Todos nos recordamos de que, na altura, em setembro ou outubro, o aumento feito de acordo com a fórmula legal, naquela altura, poria em causa 13 anos de estabilidade da Segurança Social, poria em causa o sistema no seu conjunto. Nesse momento, foi tomada aquela decisão [aumento das pensões em duas tranches, em 2022 e 2023] porque era necessário preservar o sistema. Qualquer um de nós percebe que, quando estamos a fazer projeções até 2060, é impossível que em seis ou oito meses tenha havido uma mudança desta natureza.

Rui Rocha

Cumprindo a lei de atualização das pensões que está em vigor?

Cumprindo… Admitindo que aquilo que dizem agora é minimamente adequado, não se percebe porque é que não se cumpriu a lei de aumento das pensões na altura, não se percebe porque é que são precisas medidas extraordinárias. Parece ser a gestão da agenda política e mediática do primeiro-ministro, de acordo com os altos e baixos das sondagens.

Nos próximos dias, próximos semanas, vai ser discutido o plano da habitação no Parlamento. A Iniciativa Liberal aponta a urgência de aumentar a oferta de imóveis, mas sabe-se que oferta não reage no imediato. Como é que é possível responder às necessidades de habitação dos portugueses mos próximos dois ou três anos?

É desde logo uma questão que seguinte: Este pacote “Mais habitação” que, tudo indica, entrará em vigor por haver maioria absoluta, não vai resolver o problema nos próximos 24 meses ou 36 meses.

Há apoios que já estão em vigor, subsídios para os juros da habitação…

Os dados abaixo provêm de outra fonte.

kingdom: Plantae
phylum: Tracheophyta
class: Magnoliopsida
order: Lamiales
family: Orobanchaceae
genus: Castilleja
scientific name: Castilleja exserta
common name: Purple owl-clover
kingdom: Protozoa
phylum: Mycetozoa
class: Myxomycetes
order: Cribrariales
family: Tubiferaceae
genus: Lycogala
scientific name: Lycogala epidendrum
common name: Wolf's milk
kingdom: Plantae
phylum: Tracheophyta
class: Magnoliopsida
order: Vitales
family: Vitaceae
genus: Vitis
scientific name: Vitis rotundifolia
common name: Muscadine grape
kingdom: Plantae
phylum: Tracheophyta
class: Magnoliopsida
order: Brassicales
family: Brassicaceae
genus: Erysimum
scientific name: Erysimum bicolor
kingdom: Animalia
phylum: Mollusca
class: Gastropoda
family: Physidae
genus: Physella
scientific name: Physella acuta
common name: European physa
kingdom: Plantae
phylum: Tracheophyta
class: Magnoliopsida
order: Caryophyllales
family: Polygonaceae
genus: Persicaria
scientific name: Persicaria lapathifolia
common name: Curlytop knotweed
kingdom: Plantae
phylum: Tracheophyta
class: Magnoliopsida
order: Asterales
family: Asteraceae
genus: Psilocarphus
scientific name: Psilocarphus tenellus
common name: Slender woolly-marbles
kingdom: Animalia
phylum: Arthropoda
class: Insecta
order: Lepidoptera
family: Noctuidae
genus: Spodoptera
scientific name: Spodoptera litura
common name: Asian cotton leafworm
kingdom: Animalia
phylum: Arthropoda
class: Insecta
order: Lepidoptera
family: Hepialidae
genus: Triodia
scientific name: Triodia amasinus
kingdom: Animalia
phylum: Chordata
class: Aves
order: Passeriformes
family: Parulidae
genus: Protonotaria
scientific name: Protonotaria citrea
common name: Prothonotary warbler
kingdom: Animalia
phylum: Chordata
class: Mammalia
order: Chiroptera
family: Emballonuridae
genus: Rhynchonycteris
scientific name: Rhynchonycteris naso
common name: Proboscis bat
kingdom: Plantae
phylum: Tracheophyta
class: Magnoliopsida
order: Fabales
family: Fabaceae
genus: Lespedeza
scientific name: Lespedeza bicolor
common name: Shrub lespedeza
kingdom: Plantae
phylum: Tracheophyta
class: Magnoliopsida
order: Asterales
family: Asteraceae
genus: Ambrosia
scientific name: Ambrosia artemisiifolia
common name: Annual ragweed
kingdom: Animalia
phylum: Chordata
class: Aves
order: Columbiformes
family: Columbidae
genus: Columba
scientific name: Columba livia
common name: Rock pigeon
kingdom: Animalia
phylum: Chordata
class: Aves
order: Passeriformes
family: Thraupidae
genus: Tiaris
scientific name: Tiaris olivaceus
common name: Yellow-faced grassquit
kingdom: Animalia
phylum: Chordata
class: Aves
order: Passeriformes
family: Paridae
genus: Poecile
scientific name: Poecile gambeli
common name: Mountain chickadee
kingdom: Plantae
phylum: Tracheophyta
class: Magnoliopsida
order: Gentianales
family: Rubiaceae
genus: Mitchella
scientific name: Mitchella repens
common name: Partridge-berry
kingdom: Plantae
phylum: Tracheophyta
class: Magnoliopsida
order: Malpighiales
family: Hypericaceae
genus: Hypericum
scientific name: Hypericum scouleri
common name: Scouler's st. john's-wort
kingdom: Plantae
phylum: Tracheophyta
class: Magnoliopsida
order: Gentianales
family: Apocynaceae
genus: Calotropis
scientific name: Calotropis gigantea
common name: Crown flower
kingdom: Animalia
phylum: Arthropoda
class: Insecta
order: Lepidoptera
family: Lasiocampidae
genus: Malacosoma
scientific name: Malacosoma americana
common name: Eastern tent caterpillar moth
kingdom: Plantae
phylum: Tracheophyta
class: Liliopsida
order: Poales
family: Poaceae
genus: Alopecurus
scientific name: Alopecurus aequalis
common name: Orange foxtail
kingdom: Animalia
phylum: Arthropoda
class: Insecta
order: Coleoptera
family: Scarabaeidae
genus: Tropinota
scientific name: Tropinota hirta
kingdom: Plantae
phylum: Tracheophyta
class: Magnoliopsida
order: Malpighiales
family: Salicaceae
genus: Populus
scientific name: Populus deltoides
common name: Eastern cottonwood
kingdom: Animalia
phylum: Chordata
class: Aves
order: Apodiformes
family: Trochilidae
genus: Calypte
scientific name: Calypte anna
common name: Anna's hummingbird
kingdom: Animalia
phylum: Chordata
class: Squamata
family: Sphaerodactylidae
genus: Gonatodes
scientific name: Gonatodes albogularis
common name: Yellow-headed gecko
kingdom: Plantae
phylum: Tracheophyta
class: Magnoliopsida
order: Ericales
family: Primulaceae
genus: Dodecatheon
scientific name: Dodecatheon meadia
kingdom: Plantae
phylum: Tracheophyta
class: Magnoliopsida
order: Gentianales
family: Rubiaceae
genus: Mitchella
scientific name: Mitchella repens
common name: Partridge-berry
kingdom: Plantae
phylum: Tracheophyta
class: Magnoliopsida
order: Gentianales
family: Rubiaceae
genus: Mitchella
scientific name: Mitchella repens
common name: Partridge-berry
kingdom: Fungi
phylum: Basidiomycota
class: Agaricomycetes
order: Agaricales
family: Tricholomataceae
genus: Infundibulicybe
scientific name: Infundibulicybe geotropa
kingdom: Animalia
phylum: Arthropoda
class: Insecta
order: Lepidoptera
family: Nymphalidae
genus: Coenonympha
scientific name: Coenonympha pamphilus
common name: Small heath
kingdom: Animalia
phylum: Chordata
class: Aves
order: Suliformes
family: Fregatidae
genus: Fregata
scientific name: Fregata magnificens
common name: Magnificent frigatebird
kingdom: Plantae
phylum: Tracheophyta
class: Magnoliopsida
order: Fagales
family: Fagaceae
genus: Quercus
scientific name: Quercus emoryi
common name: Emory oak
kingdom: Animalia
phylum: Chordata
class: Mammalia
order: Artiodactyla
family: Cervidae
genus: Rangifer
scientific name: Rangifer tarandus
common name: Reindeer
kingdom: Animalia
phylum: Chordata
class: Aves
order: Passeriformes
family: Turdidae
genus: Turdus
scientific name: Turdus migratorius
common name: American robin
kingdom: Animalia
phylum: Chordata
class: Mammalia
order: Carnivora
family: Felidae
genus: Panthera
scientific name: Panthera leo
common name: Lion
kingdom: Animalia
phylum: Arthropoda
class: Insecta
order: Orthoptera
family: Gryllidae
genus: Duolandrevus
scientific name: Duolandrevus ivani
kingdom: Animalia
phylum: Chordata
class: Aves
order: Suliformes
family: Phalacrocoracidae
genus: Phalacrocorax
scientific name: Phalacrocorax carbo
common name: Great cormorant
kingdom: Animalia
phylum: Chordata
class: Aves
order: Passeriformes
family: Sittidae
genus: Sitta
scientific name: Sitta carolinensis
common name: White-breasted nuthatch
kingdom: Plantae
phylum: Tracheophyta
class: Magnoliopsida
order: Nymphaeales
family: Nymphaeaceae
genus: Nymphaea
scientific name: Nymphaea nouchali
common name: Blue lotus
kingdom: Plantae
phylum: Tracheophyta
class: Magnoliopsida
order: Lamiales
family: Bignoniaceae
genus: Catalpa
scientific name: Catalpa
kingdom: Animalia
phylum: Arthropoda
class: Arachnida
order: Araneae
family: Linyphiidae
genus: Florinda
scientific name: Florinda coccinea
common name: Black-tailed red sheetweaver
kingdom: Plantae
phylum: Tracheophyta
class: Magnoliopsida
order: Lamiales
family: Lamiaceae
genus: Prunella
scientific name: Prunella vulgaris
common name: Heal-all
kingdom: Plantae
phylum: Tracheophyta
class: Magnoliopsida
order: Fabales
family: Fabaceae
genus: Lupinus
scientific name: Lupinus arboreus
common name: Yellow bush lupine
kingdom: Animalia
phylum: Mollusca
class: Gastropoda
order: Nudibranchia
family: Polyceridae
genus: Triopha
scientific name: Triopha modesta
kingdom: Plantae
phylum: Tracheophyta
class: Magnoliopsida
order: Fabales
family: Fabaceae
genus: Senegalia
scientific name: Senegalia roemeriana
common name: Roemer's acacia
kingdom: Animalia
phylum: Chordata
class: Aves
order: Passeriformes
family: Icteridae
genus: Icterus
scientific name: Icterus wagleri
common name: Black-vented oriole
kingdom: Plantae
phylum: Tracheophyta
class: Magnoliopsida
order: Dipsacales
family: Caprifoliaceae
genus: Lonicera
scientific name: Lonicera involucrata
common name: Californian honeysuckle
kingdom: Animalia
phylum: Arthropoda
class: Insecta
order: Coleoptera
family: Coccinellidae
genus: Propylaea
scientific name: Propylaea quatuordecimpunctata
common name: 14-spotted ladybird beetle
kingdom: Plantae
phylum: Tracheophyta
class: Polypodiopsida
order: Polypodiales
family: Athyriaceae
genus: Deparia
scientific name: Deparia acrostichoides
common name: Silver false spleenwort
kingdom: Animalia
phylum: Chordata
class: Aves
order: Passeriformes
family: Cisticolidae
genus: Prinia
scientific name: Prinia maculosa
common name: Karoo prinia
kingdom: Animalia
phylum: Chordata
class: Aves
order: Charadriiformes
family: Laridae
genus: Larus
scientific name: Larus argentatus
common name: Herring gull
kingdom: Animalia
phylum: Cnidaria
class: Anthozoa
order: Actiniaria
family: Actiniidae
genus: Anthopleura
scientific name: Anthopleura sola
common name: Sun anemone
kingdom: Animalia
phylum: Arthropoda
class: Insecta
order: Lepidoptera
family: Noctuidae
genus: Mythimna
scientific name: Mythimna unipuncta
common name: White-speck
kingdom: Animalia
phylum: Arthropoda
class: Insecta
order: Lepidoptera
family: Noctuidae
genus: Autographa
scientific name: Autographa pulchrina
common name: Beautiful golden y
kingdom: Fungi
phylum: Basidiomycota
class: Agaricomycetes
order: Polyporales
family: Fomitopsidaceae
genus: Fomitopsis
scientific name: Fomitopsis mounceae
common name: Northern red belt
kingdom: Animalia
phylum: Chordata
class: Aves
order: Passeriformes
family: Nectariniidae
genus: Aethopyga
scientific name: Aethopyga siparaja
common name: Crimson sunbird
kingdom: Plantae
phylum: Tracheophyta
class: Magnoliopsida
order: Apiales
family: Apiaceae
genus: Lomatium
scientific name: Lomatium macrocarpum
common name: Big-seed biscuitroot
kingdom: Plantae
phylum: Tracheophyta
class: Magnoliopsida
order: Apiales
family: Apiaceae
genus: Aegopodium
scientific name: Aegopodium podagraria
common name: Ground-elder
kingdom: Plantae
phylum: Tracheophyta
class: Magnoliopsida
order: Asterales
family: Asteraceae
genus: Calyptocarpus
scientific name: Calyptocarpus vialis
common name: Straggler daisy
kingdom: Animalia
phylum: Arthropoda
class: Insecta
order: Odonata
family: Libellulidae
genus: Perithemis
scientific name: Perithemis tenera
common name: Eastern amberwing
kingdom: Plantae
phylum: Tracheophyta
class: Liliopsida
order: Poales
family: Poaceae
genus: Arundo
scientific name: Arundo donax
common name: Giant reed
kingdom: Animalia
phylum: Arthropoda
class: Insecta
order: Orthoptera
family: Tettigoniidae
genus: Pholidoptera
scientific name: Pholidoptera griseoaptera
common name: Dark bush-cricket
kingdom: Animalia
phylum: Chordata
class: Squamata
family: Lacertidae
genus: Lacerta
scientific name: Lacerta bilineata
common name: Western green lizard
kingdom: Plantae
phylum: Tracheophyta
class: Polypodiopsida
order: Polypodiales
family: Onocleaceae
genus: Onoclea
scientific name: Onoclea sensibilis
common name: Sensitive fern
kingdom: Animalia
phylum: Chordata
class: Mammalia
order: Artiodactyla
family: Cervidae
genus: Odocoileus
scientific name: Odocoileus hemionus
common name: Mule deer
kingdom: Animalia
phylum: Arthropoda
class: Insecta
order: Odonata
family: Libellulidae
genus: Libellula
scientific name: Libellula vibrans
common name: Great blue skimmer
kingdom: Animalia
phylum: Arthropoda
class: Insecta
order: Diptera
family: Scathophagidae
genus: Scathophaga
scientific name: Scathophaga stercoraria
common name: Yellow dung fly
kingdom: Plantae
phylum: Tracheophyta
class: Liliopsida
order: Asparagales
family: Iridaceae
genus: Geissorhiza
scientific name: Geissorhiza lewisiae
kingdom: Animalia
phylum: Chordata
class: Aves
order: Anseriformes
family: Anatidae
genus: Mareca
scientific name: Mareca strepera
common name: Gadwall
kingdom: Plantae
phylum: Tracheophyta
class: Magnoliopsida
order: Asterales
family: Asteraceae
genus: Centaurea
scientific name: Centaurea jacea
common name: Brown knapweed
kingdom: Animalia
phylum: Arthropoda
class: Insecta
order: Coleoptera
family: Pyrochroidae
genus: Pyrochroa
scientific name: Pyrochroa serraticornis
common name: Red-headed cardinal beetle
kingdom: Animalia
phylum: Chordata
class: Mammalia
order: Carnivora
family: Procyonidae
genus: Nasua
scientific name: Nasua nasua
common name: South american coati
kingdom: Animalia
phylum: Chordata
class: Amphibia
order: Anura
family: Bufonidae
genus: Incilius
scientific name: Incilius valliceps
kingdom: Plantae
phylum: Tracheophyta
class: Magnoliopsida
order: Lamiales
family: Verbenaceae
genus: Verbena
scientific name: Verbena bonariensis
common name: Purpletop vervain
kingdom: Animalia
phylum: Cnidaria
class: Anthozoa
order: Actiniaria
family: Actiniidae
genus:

…estamos sempre na dimensão dos apoios, estamos sempre na dimensão do Estado, a colocar as pessoas dependentes e agradecidas por devolverem, por via de subsidiação e por via do apoio, aquilo que de facto devia estar no bolso das pessoas. Depois, creio que se tem falado pouco disso…

…da travagem administrativa ao aumento das rendas?

Exatamente. Esta é uma má forma de fazer as coisas. Já tivemos dados de Espanha que saíram há cerca de uma semana, e o que é que acontece? Os preços a aumentarem, e menos oferta no mercado. Não há maneira de fugir disto. Por muito que seja uma medida política que agrada ao Governo do ponto de vista da sua propaganda, a consequência é sempre a mesma.

O que é que pode ajudar a resolver, mais no curto prazo?

Sendo certo que, concordo, não se começa a construir hoje e está disponível amanhã. Onde é que a Iniciativa Liberal está a preparar medidas, para apresentar nos próximos meses, porque é de facto algo que tem de ser bem pensado, bem bem trabalhado, é intervir no mercado de arrendamento. O mercado de arrendamento é demasiado rígido, o mercado de arrendamento tem agora uma probabilidade de rigidez ainda maior com a questão do congelamento das rendas, e esse é o elefante no meio da sala. Temos que gerar confiança…

É qual é o caminho?

Claramente, de flexibilidade. Tem de ser revisto tudo que seja congelamento de rendas, etc, tendo preocupação social, sim. Depois, temos de ver como avançam as questões dos litígios, que estão neste pacote do Governo e parecem-me boas, e, depois, também a questão da fiscalidade. Ou seja, um sinal positivo no arrendamento.